Carole King — Tapestry
I don’t know how, and I’m not sure I should admit this, but I made it through the ’70s without ever procuring a copy of Tapestry. It came out in February 1971, a year and a half before I really started listening to music and collecting records, but that hardly matters because the album was a cultural event. It sold huge numbers for years and years (currently listed as 13 times platinum, and platinum meaning one million sales), and the songs from it were played constantly. For anyone with the slightest sensitivity of the soul, this was a must-have, the album that really cemented the singer-songwriter template that dominated the ’70s.
After more than a decade as a top Brill Building songwriter, Carole King started to release her own recordings, and this, her second album, was just like an earthquake. Her songs, her singing, her piano. “I Feel The Earth Move,” “So Far Away,” “It’s Too Late,” “You’ve Got a Friend,” and, for the Gilmore Girls fans, “Where You Lead” all came from this album. It’s stunning.
And yet, ’70s boy that I was, I never bought it. Maybe it just seemed so ubiquitous that there was never the need. It wasn’t like nearly every song wasn’t played on the radio, nearly every day. It wasn’t like friends didn’t have it to listen to anytime there was a little gathering,. The album was just in the air. And so, I never got a copy.
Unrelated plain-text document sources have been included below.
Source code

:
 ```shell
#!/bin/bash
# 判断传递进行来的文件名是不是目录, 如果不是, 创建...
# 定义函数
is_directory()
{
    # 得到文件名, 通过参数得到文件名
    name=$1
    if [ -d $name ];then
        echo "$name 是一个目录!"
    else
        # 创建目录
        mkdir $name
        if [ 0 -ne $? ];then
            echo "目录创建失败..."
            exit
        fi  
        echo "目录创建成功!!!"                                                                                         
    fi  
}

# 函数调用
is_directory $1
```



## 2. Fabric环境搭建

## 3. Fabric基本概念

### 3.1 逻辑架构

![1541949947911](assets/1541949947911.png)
So, slow forward a few decades to 2018, when I am once again not only avidly collecting records, but often very focused on filling in some holes that should never have been there. My grownkid and I are back home in Troy, NY to attend a family wedding. We’re wandering around Troy, as one does, and pop into a little junk shop on Third that has a stack of vinyl. I expect to find nothing, and I’m not disappointed, but there’s a copy of Tapestry that isn’t in terrible shape, and it’s a dollar, and I feel like I owe the ’70s that much. I even posed the album for a lovely little photo of the AirBnB we were staying in.
Brought the record back home, cleaned it up, and despite the roughness and ringwear of the cover, and a little bit of mustiness, it sounds fine. And the music, of course, is way better than fine. And 40 years after it came out, I started playing Tapestry with some regularity.
Then I chanced upon a slightly better copy, I think at Forever Changes, and decided to get that. And the sound quality was, indeed, slightly better.
Then I chanced upon a pristine copy, and decided to get that. So now I have gone from having zero copies of one of the greatest albums of the ’70s to having three, in the period of three years.
Also, 2018 feels a lot further away than just three years. For that I’m gonna blame the pandemic.